WHAT TO DO: For the data below, restate word for word only the lines from the line containing "Ochrana osobných údajov" through the line containing "Mhaite gana fondo Crea y Valida de", both ends included.

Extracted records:
== Segment start ==
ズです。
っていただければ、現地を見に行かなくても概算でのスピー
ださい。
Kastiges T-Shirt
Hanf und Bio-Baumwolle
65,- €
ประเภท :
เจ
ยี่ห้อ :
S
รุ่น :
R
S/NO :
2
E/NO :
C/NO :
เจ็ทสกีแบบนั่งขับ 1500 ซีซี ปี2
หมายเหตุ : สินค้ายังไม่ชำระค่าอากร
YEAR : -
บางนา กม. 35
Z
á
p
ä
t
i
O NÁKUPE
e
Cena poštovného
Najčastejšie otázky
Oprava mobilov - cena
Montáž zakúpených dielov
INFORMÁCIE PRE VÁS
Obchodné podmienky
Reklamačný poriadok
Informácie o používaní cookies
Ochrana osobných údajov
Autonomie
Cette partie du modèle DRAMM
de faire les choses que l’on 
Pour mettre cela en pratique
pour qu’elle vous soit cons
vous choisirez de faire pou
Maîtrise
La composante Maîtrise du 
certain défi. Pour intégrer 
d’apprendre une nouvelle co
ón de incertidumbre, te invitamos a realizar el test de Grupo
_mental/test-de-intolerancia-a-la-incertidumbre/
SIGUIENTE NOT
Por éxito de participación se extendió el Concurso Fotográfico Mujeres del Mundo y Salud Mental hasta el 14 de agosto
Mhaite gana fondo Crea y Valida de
== Segment end ==
== Segment start ==
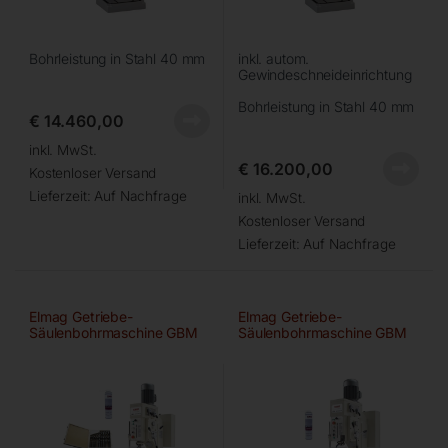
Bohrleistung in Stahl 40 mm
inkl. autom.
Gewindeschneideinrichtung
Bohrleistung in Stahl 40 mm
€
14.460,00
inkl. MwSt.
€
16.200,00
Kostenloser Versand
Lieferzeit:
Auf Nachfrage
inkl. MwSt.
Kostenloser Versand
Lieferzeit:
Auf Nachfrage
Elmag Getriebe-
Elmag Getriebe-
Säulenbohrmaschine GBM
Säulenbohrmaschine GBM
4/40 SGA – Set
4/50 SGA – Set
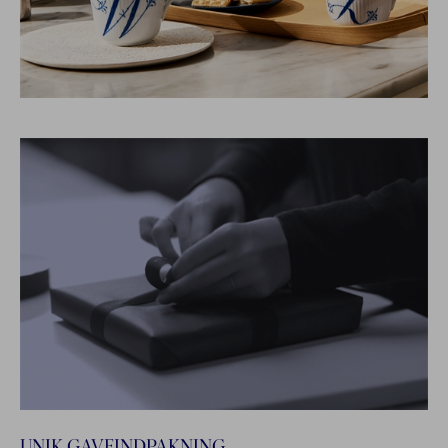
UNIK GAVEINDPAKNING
== Segment end ==
RESULT FOR THIS TASK:
Ochrana osobných údajov
Autonomie
Cette partie du modèle DRAMM
de faire les choses que l’on 
Pour mettre cela en pratique
pour qu’elle vous soit cons
vous choisirez de faire pou
Maîtrise
La composante Maîtrise du 
certain défi. Pour intégrer 
d’apprendre une nouvelle co
ón de incertidumbre, te invitamos a realizar el test de Grupo
_mental/test-de-intolerancia-a-la-incertidumbre/
SIGUIENTE NOT
Por éxito de participación se extendió el Concurso Fotográfico Mujeres del Mundo y Salud Mental hasta el 14 de agosto
Mhaite gana fondo Crea y Valida de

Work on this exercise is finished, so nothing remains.